New User Questions
« on: July 19, 2008, 01:51:43 AM »
Hi, I just bought the script and installed it on my server.

I've got 8,000+ pages.  The script found about a dozen of them. 

The processing didn't report any errors.   Everything seemed to work,
but hardly any pages were found.

Does this thing examine the directory structure, or actually visit the
home page and follow the links?

First impression.  Promising.  But, way too complicated.  Would
have paid more for less.

Thanks.
Re: New User Questions
« Reply #1 on: July 19, 2008, 02:38:14 PM »
Hmm.  It looks like this script crawls the site like any bot would.    Why?

I can understand why your free online service has to crawl the site like a bot, because that's the only way it can find and record the pages of a remote site.

But the paid script we install on our servers could just read the directory structure, in a few seconds.  Right?   It seems this would be very reliable and fast.   

What am I not understanding?   Thanks.
Re: New User Questions
« Reply #2 on: July 21, 2008, 01:30:28 AM »
Hello,

the script crawls the site (which is normally faster when script is installed on the same server where the site is located), since most websites nowadays are not static anymore, and you cannot find out the URLs by reading files in directory. The pages must be opened similar to normal visitors to get everything indexed correctly.
Re: New User Questions
« Reply #3 on: July 21, 2008, 04:20:13 PM »
Thanks for your reply.

The problem with crawling like a normal visitor, is that you miss any page
which can not be reached by clickable links.    On our site, your script finds
9 out of 8,000+ pages.   

Our site navigation is by javascript drop down menus,
and a search function.   It's easy for visitors to navigate.   Creating clickable
links to all 8,000+ pages would really require a sitemap.   In other words,
I can't create a sitemap with your script until I already have a sitemap
for it to crawl. 

Can you point me to the part of your sales pages that explains this limitation?
If yes, ok, my problem for not reading carefully enough, I'll eat the $20.
If not, how about a refund?   That would be an agreeable resolution too.

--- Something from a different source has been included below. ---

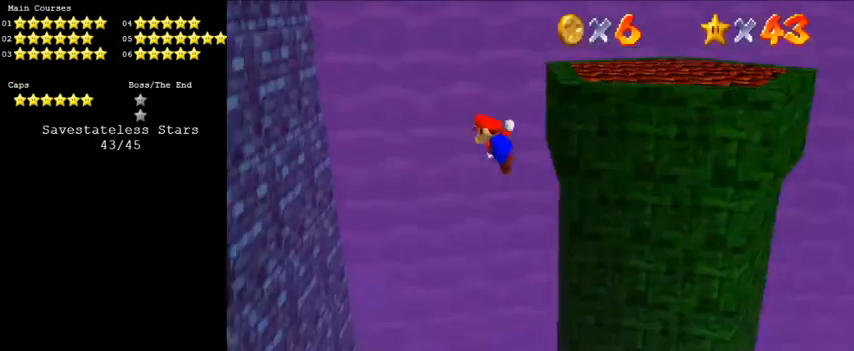
{"keys": ["left", "shift"], "events": []}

For your info, I wrote a perl script in about an hour that reads our directory
structure and creates a list of URLs.    Not a real XML map yet, that will
take a bit longer.   This script finds the 8,000 files and creates the list
in about 1-2 seconds.  You might consider coding this option for those
reporting all the crawling problems etc.

Anyway, if you would agree to issue a refund, I'll consider it a learning
experience, and wish you well with your project. 

Your reply, or refund, is appreciated, thanks.

Re: New User Questions
« Reply #4 on: July 22, 2008, 04:43:56 PM »
Hello,

in most cases sites are dynamic (with databases etc), so you cannot just scan the directory to make a sitemap (which would be easy to do) - sorry to hear that it doesn't quite suit your needs.

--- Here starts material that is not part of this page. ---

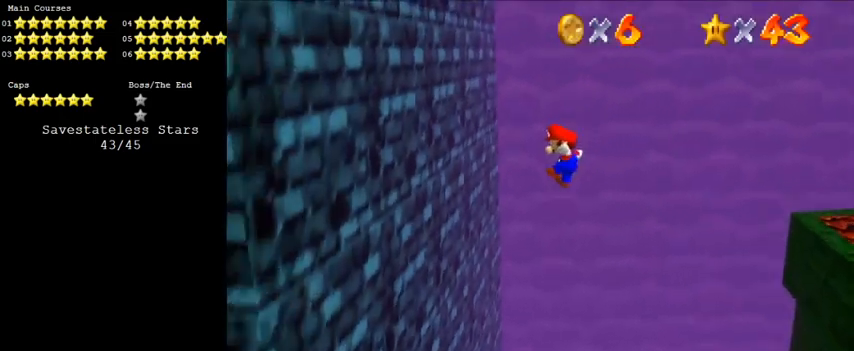
{"keys": ["right", "shift"], "events": [[333, "shift", "up"], [433, "right", "down"], [500, "left", "up"], [500, "shift", "down"]]}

The system specs are described in documentation: https://www.xml-sitemaps.com/documentation-xml-sitemap-generator.html#sysreq
Quote
# Sitemap generator connects to your website via http port 80, so your host should allow local network connections for php scripts
Re: New User Questions
« Reply #5 on: July 22, 2008, 08:29:43 PM »
Thanks for your reply.   

Ok, I understand what you mean about databases.   Still, most sites are built of pages,
not databases, so a directory read option would be likely be helpful for some of these folks reporting crawl problems.   

Anyway, what your docs don't make clear is that all documents must be available by clickable links, or they can't be reached by your script.   Thus, it would seem your script is not appropriate for alternate navigation systems such as flash, javascript menus, database search etc.   

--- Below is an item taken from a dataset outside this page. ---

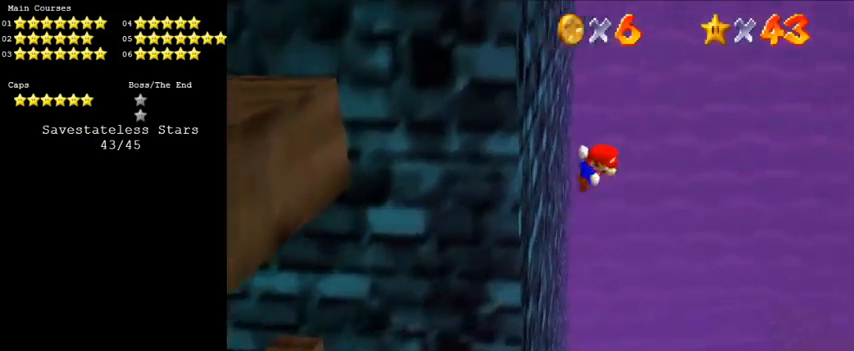
{"keys": ["right", "shift"], "events": []}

I'm just suggesting it might be wise to make this limitation clear upfront, before the purchase.  You could do so in half the time you are spending on this thread.

As it stands, you are building a list of folks like me.   You have my $20, I have nothing.  Not a great public relations strategy really.   

I realize you're not trying to rip anybody off.   But you need to either explain your software a bit better, or lighten up on the refund issue.

Hope that's helpful.